> Exercise
Only the lines from the start of the data to the line containing "47: (290, 473)", both included, should be output, exactly and without pictures.
---------- Input records ----------
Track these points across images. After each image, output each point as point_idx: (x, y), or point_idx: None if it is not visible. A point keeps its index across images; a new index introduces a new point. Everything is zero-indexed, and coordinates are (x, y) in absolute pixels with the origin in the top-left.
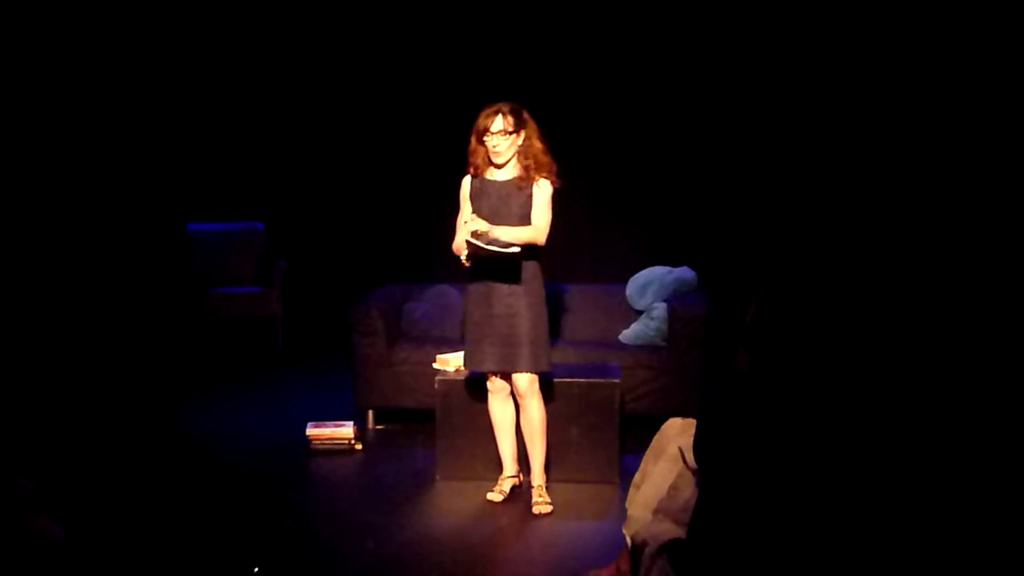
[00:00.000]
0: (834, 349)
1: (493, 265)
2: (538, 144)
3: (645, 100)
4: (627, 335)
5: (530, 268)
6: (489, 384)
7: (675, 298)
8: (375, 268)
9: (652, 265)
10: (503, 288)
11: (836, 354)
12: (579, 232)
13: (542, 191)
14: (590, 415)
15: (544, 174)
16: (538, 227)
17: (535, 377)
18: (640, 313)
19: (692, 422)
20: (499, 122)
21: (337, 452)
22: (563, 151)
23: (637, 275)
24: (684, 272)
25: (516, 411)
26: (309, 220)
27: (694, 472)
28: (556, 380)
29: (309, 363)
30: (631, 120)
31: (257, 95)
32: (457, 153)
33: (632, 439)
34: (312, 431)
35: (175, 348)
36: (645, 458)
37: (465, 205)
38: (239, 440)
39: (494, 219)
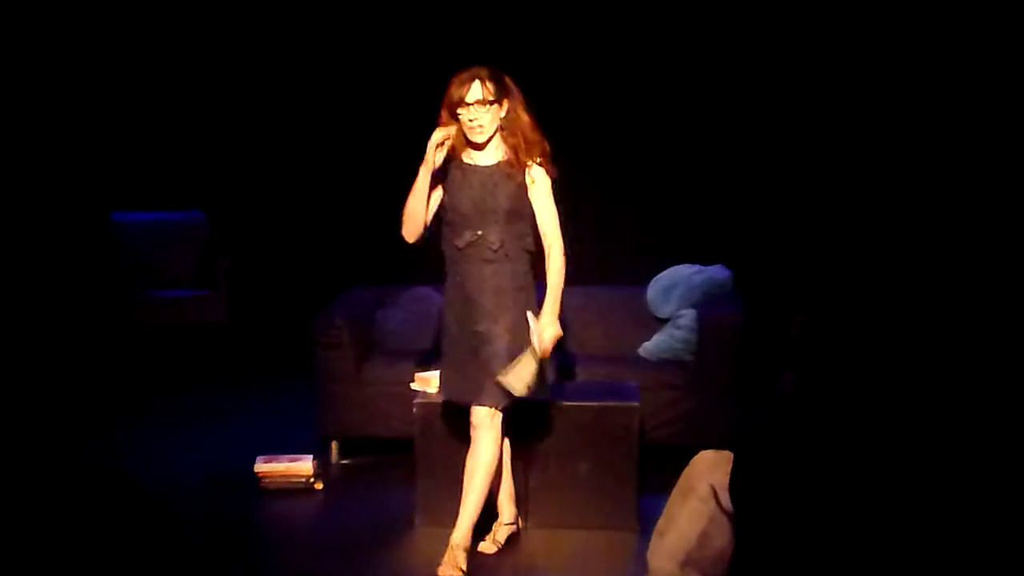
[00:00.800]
0: (899, 369)
1: (473, 267)
2: (525, 118)
3: (671, 68)
4: (648, 348)
5: (521, 276)
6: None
7: (705, 303)
8: (341, 267)
9: (677, 263)
10: (485, 303)
11: (901, 375)
12: (587, 224)
13: (540, 185)
14: (602, 446)
15: (536, 157)
16: (559, 246)
17: (497, 412)
18: (663, 322)
19: (727, 455)
20: (476, 90)
21: (293, 492)
22: (568, 126)
23: (659, 276)
24: (716, 272)
25: (511, 442)
26: (260, 209)
27: (729, 516)
28: (558, 403)
29: (260, 383)
30: (650, 92)
31: (192, 58)
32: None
33: (654, 476)
34: (263, 466)
35: (97, 363)
36: (670, 499)
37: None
38: (174, 477)
39: (476, 215)
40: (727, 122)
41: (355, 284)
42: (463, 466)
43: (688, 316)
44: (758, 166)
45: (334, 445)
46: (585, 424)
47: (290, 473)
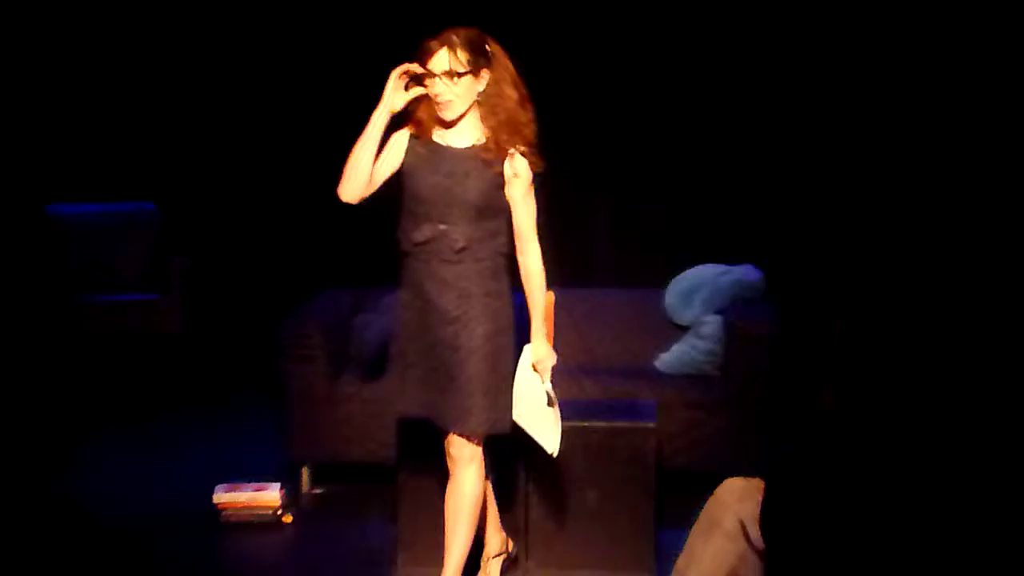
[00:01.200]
0: (955, 383)
1: (432, 268)
2: (511, 94)
3: (696, 49)
4: (666, 360)
5: (490, 281)
6: (445, 442)
7: (733, 309)
8: (312, 268)
9: (700, 263)
10: (447, 305)
11: (957, 390)
12: (599, 218)
13: (521, 178)
14: (615, 473)
15: (520, 144)
16: (537, 252)
17: (479, 441)
18: (685, 330)
19: (758, 484)
20: (444, 59)
21: (258, 526)
22: (581, 110)
23: (680, 277)
24: (745, 272)
25: (492, 463)
26: (219, 200)
27: (760, 554)
28: (566, 423)
29: (219, 400)
30: (674, 72)
31: (136, 28)
32: None
33: (674, 507)
34: (223, 496)
35: (31, 380)
36: (692, 534)
37: (392, 149)
38: (120, 510)
39: (440, 205)
40: (756, 106)
41: (327, 286)
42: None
43: (713, 323)
44: (791, 153)
45: (305, 472)
46: (594, 447)
47: (255, 504)
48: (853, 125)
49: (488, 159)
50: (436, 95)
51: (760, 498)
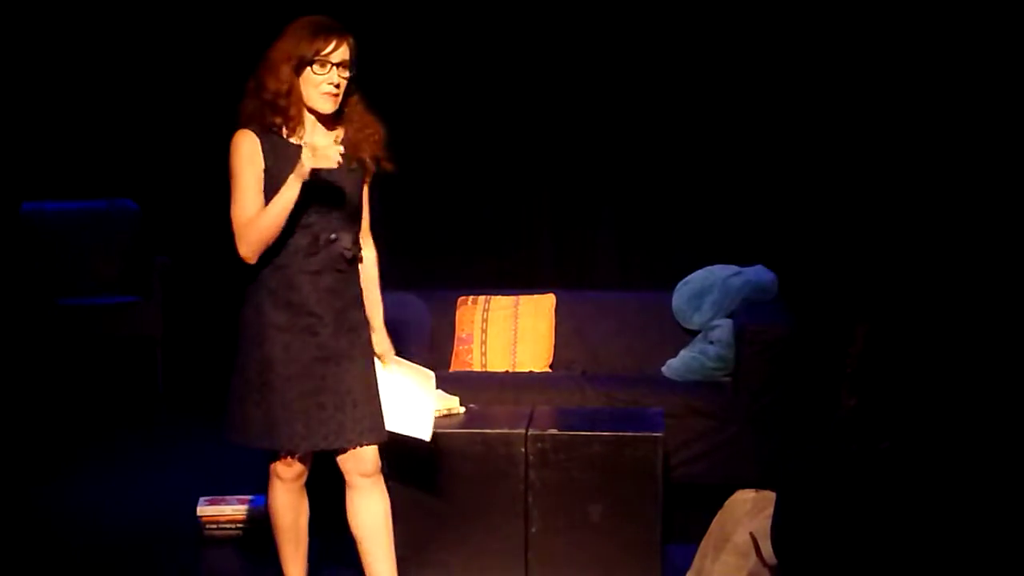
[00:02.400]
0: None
1: (318, 280)
2: (358, 94)
3: (706, 42)
4: (674, 366)
5: (360, 278)
6: (282, 468)
7: (744, 312)
8: None
9: (710, 264)
10: (339, 316)
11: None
12: (602, 217)
13: (368, 179)
14: (619, 486)
15: (376, 139)
16: (372, 244)
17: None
18: (694, 334)
19: (770, 496)
20: (345, 48)
21: (243, 540)
22: (583, 104)
23: (689, 278)
24: (757, 274)
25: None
26: (202, 198)
27: (773, 571)
28: (567, 433)
29: (202, 408)
30: (684, 64)
31: (116, 18)
32: (408, 106)
33: (682, 521)
34: (207, 510)
35: (8, 387)
36: (701, 549)
37: (252, 174)
38: (102, 521)
39: (318, 210)
40: (765, 100)
41: None
42: (452, 505)
43: (723, 328)
44: (802, 145)
45: None
46: (598, 458)
47: (239, 517)
48: (867, 116)
49: (355, 156)
50: (332, 85)
51: (772, 512)
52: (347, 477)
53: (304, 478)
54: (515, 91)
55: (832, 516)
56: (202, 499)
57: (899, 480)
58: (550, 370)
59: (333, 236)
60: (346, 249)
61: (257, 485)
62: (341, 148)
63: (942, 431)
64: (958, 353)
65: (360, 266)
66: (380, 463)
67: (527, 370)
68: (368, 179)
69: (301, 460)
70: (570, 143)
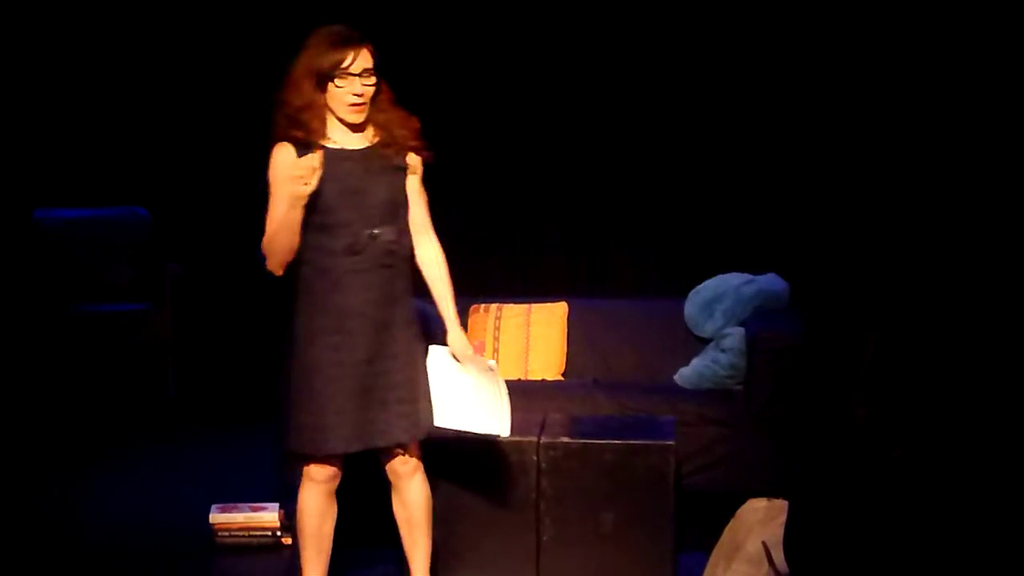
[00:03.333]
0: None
1: (363, 277)
2: (389, 94)
3: (716, 49)
4: (686, 375)
5: (408, 274)
6: (317, 470)
7: (756, 320)
8: None
9: (722, 272)
10: (380, 313)
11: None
12: (614, 224)
13: (418, 171)
14: (631, 494)
15: (411, 136)
16: (436, 241)
17: None
18: (706, 342)
19: (782, 505)
20: (365, 57)
21: (256, 548)
22: (594, 109)
23: (701, 287)
24: (770, 282)
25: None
26: (213, 205)
27: None
28: (579, 441)
29: (214, 415)
30: (697, 68)
31: (128, 26)
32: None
33: (693, 529)
34: (219, 517)
35: (20, 394)
36: (712, 559)
37: (285, 191)
38: (114, 528)
39: (354, 211)
40: (779, 109)
41: None
42: (472, 515)
43: (735, 336)
44: (818, 158)
45: None
46: (609, 467)
47: (252, 525)
48: (880, 127)
49: (390, 155)
50: (356, 95)
51: (784, 520)
52: (389, 471)
53: (336, 482)
54: (528, 100)
55: (845, 525)
56: (214, 506)
57: (912, 488)
58: (562, 378)
59: (375, 232)
60: (390, 242)
61: (270, 494)
62: (315, 160)
63: (954, 439)
64: (969, 361)
65: (423, 264)
66: (420, 454)
67: (539, 378)
68: (414, 173)
69: (336, 464)
70: (583, 151)
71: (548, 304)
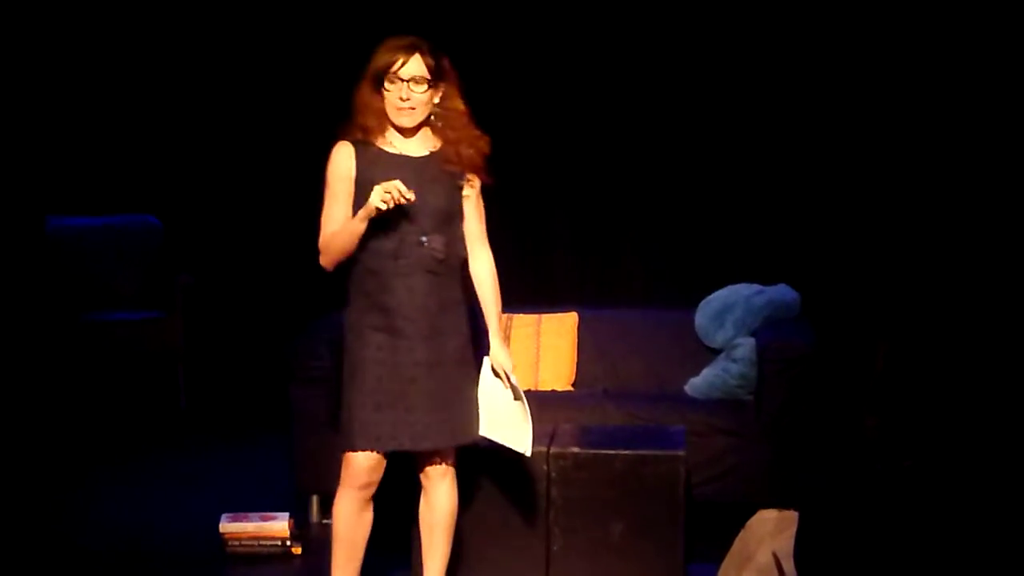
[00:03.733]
0: (1010, 410)
1: (408, 281)
2: (463, 108)
3: (727, 59)
4: (696, 385)
5: (459, 282)
6: (352, 475)
7: (767, 330)
8: (323, 285)
9: (733, 282)
10: (427, 318)
11: (1012, 418)
12: (621, 235)
13: (476, 188)
14: (641, 504)
15: (477, 156)
16: (490, 257)
17: None
18: (716, 352)
19: (792, 516)
20: (416, 64)
21: (266, 557)
22: (604, 118)
23: (712, 297)
24: (780, 292)
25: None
26: (225, 214)
27: None
28: (589, 451)
29: (225, 425)
30: (702, 85)
31: (140, 36)
32: None
33: (704, 540)
34: (229, 526)
35: (31, 402)
36: (723, 569)
37: (341, 188)
38: (123, 538)
39: (412, 215)
40: (790, 119)
41: (340, 305)
42: (479, 526)
43: (745, 346)
44: (828, 169)
45: (314, 501)
46: (619, 476)
47: (262, 534)
48: (890, 139)
49: (449, 168)
50: (402, 99)
51: (794, 531)
52: (421, 474)
53: (371, 490)
54: (539, 107)
55: (855, 535)
56: (224, 516)
57: (922, 499)
58: (572, 388)
59: (423, 239)
60: (436, 251)
61: (278, 503)
62: (407, 191)
63: (964, 449)
64: (978, 371)
65: (474, 275)
66: (453, 462)
67: (549, 388)
68: (471, 188)
69: (373, 469)
70: (593, 161)
71: (558, 314)
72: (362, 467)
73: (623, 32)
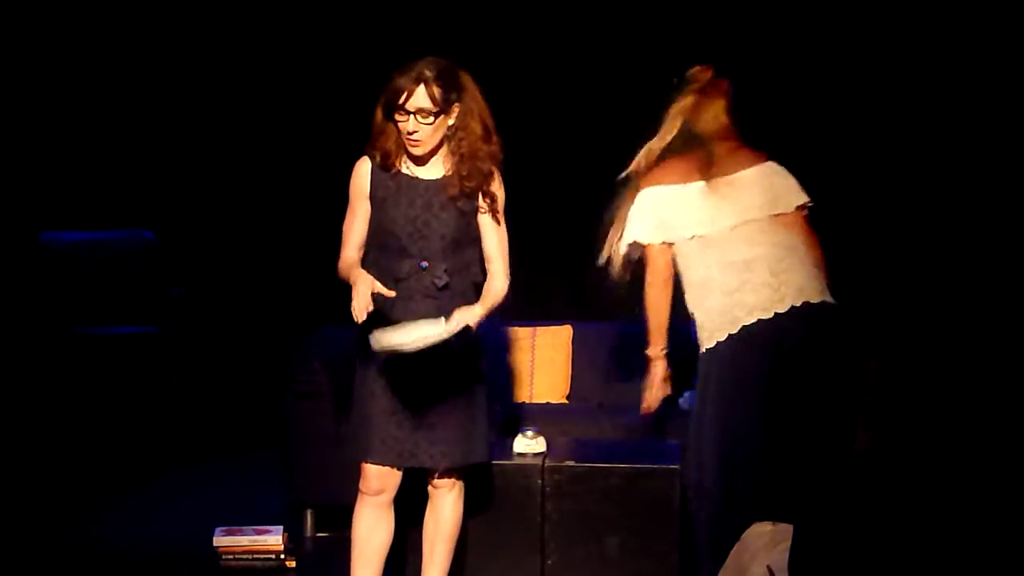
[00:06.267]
0: (1005, 425)
1: (411, 305)
2: (477, 128)
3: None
4: (691, 398)
5: (465, 305)
6: (365, 483)
7: None
8: (318, 299)
9: None
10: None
11: (1007, 432)
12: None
13: (493, 206)
14: (636, 519)
15: (490, 176)
16: (505, 274)
17: None
18: None
19: (787, 529)
20: (420, 96)
21: (260, 571)
22: (598, 128)
23: None
24: None
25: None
26: (219, 229)
27: None
28: (584, 465)
29: (219, 438)
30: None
31: (133, 47)
32: None
33: (698, 554)
34: (223, 540)
35: (25, 417)
36: None
37: (359, 205)
38: (118, 552)
39: (416, 239)
40: (777, 138)
41: (335, 319)
42: (475, 540)
43: None
44: (814, 184)
45: (309, 515)
46: (614, 491)
47: (256, 548)
48: (881, 140)
49: (459, 189)
50: (410, 133)
51: (788, 545)
52: (429, 485)
53: (388, 497)
54: (534, 120)
55: (850, 549)
56: (218, 529)
57: (917, 513)
58: (567, 401)
59: (423, 264)
60: (436, 278)
61: (272, 517)
62: (366, 305)
63: (959, 462)
64: (970, 382)
65: (484, 289)
66: (462, 476)
67: (544, 401)
68: (485, 211)
69: (386, 478)
70: (589, 174)
71: (553, 327)
72: (375, 475)
73: (615, 49)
----------
> Output of the task
Track these points across images. After each image, output each point as point_idx: (x, y), or point_idx: None if it is not visible. A point keeps its index across images; a new index introduces a new point. Everything is zero-indexed, and coordinates are (x, y) in absolute pixels with the origin in the top-left.
[00:00.000]
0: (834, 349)
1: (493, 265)
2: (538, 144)
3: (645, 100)
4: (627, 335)
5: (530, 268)
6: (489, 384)
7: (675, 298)
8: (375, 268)
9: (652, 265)
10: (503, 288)
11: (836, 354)
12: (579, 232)
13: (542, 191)
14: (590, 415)
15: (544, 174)
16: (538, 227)
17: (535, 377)
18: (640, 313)
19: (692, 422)
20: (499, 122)
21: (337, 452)
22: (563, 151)
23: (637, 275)
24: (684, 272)
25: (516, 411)
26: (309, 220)
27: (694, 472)
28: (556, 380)
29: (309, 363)
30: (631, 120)
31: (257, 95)
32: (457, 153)
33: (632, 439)
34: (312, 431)
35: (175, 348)
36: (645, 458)
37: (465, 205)
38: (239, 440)
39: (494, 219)
[00:00.800]
0: (899, 369)
1: (473, 267)
2: (525, 118)
3: (671, 68)
4: (648, 348)
5: (521, 276)
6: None
7: (705, 303)
8: (341, 267)
9: (677, 263)
10: (485, 303)
11: (901, 375)
12: (587, 224)
13: (540, 185)
14: (602, 446)
15: (536, 157)
16: (559, 246)
17: (497, 412)
18: (663, 322)
19: (727, 455)
20: (476, 90)
21: (293, 492)
22: (568, 126)
23: (659, 276)
24: (716, 272)
25: (511, 442)
26: (260, 209)
27: (729, 516)
28: (558, 403)
29: (260, 383)
30: (650, 92)
31: (192, 58)
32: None
33: (654, 476)
34: (263, 466)
35: (97, 363)
36: (670, 499)
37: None
38: (174, 477)
39: (476, 215)
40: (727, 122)
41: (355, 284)
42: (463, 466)
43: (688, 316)
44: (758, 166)
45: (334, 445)
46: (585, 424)
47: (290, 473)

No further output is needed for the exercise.